**Excerpted data**.
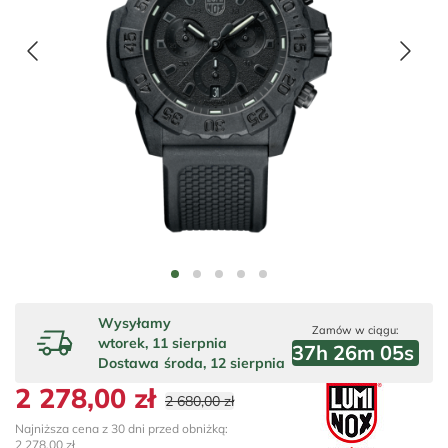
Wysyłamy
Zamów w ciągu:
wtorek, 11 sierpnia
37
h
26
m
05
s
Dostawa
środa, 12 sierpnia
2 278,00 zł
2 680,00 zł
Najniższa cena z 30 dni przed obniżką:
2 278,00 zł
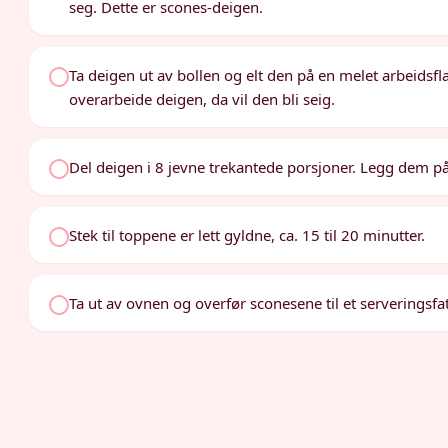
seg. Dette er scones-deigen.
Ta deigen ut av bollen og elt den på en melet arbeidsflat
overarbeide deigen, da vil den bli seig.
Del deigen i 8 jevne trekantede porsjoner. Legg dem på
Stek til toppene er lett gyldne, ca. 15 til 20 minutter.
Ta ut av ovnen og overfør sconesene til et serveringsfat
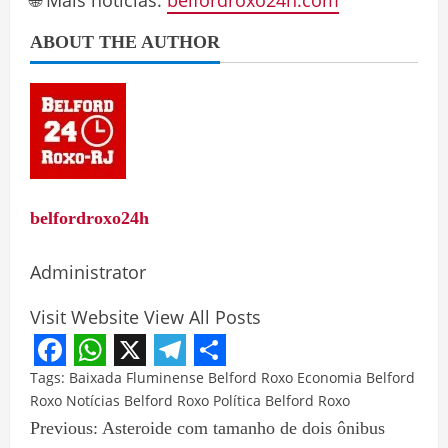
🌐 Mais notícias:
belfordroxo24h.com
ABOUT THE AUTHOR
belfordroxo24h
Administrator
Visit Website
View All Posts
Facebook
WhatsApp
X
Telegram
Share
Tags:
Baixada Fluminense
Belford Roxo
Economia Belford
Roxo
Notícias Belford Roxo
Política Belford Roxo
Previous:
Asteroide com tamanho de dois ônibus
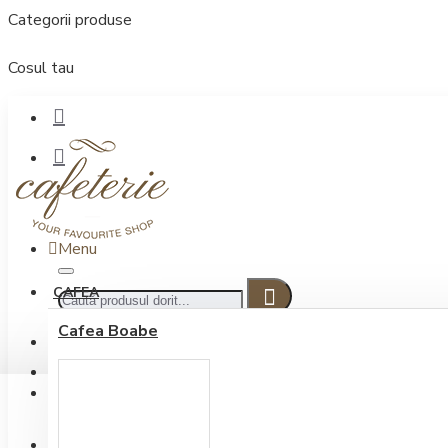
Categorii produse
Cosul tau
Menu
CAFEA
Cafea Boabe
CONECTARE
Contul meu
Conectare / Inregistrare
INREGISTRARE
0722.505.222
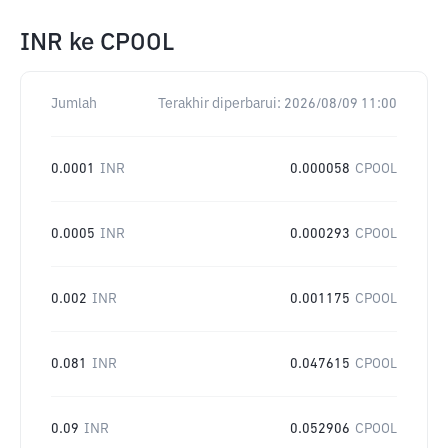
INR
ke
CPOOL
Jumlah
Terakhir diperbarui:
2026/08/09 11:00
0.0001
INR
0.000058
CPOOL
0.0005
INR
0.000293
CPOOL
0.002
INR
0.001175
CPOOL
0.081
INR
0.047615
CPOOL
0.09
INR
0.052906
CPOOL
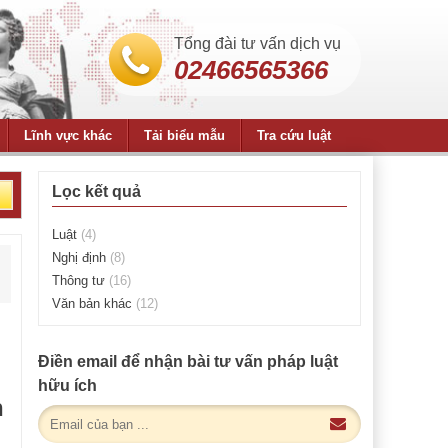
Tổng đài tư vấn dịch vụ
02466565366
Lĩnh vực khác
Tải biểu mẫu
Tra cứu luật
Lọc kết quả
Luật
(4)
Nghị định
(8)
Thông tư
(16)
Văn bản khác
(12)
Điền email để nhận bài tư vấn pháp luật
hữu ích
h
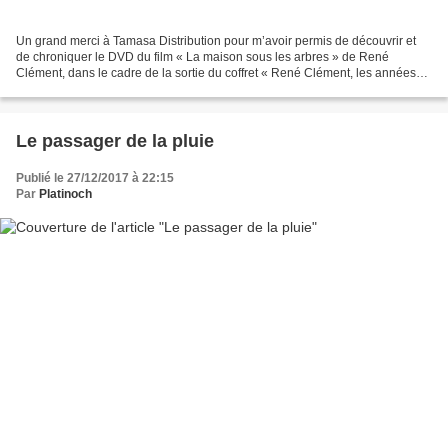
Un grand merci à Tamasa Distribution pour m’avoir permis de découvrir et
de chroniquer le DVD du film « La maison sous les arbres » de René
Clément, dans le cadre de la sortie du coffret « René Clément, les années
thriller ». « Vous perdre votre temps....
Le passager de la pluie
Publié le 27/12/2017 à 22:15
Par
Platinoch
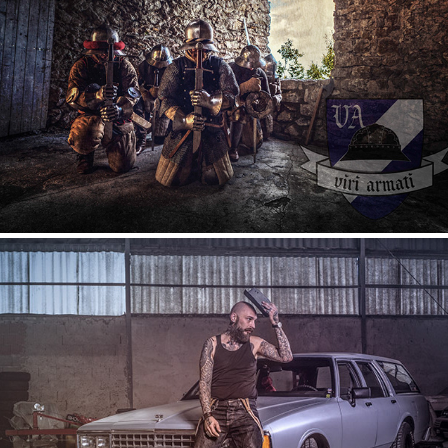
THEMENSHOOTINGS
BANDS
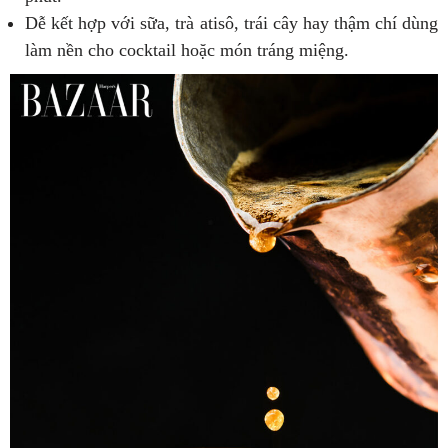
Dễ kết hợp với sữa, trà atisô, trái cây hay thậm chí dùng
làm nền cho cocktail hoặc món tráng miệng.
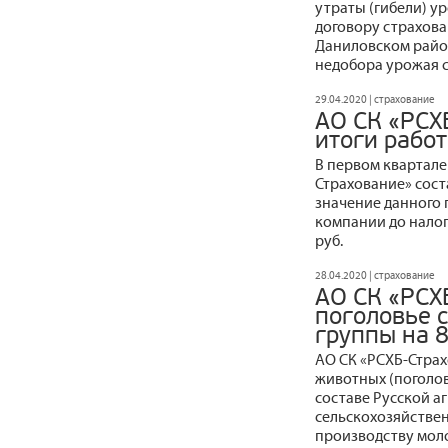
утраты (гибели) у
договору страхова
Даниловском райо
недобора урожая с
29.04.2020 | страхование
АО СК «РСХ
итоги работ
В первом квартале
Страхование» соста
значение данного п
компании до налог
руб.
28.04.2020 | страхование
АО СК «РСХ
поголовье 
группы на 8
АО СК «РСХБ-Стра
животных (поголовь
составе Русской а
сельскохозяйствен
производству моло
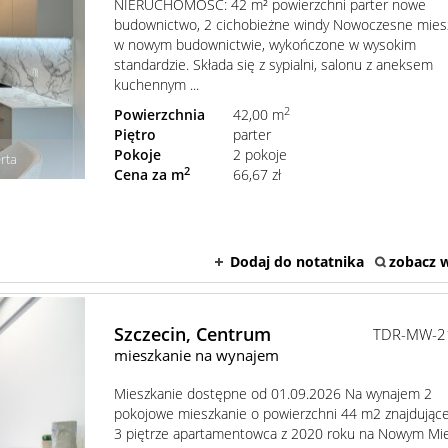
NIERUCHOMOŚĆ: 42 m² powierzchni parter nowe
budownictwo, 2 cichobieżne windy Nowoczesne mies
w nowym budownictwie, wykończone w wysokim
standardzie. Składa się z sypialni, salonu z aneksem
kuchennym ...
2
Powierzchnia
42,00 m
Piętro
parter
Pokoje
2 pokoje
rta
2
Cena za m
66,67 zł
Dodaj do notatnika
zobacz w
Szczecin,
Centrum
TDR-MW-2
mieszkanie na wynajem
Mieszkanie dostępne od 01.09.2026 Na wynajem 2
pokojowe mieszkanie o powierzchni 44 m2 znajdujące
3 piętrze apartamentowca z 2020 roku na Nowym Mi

**Problem details**. Write out again, line for line and with no changes, the text read from every one of the records above, leaving out the pictures.

**Output below**.
Wysyłamy
Zamów w ciągu:
wtorek, 11 sierpnia
37
h
26
m
05
s
Dostawa
środa, 12 sierpnia
2 278,00 zł
2 680,00 zł
Najniższa cena z 30 dni przed obniżką:
2 278,00 zł
seg. Dette er scones-deigen.
Ta deigen ut av bollen og elt den på en melet arbeidsflat
overarbeide deigen, da vil den bli seig.
Del deigen i 8 jevne trekantede porsjoner. Legg dem på
Stek til toppene er lett gyldne, ca. 15 til 20 minutter.
Ta ut av ovnen og overfør sconesene til et serveringsfat
🌐 Mais notícias:
belfordroxo24h.com
ABOUT THE AUTHOR
belfordroxo24h
Administrator
Visit Website
View All Posts
Facebook
WhatsApp
X
Telegram
Share
Tags:
Baixada Fluminense
Belford Roxo
Economia Belford
Roxo
Notícias Belford Roxo
Política Belford Roxo
Previous:
Asteroide com tamanho de dois ônibus
Categorii produse
Cosul tau
Menu
CAFEA
Cafea Boabe
CONECTARE
Contul meu
Conectare / Inregistrare
INREGISTRARE
0722.505.222
INR
ke
CPOOL
Jumlah
Terakhir diperbarui:
2026/08/09 11:00
0.0001
INR
0.000058
CPOOL
0.0005
INR
0.000293
CPOOL
0.002
INR
0.001175
CPOOL
0.081
INR
0.047615
CPOOL
0.09
INR
0.052906
CPOOL
Tổng đài tư vấn dịch vụ
02466565366
Lĩnh vực khác
Tải biểu mẫu
Tra cứu luật
Lọc kết quả
Luật
(4)
Nghị định
(8)
Thông tư
(16)
Văn bản khác
(12)
Điền email để nhận bài tư vấn pháp luật
hữu ích
h
Un grand merci à Tamasa Distribution pour m’avoir permis de découvrir et
de chroniquer le DVD du film « La maison sous les arbres » de René
Clément, dans le cadre de la sortie du coffret « René Clément, les années
thriller ». « Vous perdre votre temps....
Le passager de la pluie
Publié le 27/12/2017 à 22:15
Par
Platinoch
THEMENSHOOTINGS
BANDS
Dễ kết hợp với sữa, trà atisô, trái cây hay thậm chí dùng
làm nền cho cocktail hoặc món tráng miệng.
утраты (гибели) у
договору страхова
Даниловском райо
недобора урожая с
29.04.2020 | страхование
АО СК «РСХ
итоги работ
В первом квартале
Страхование» соста
значение данного п
компании до налог
руб.
28.04.2020 | страхование
АО СК «РСХ
поголовье 
группы на 8
АО СК «РСХБ-Стра
животных (поголовь
составе Русской а
сельскохозяйствен
производству моло
NIERUCHOMOŚĆ: 42 m² powierzchni parter nowe
budownictwo, 2 cichobieżne windy Nowoczesne mies
w nowym budownictwie, wykończone w wysokim
standardzie. Składa się z sypialni, salonu z aneksem
kuchennym ...
2
Powierzchnia
42,00 m
Piętro
parter
Pokoje
2 pokoje
rta
2
Cena za m
66,67 zł
Dodaj do notatnika
zobacz w
Szczecin,
Centrum
TDR-MW-2
mieszkanie na wynajem
Mieszkanie dostępne od 01.09.2026 Na wynajem 2
pokojowe mieszkanie o powierzchni 44 m2 znajdujące
3 piętrze apartamentowca z 2020 roku na Nowym Mi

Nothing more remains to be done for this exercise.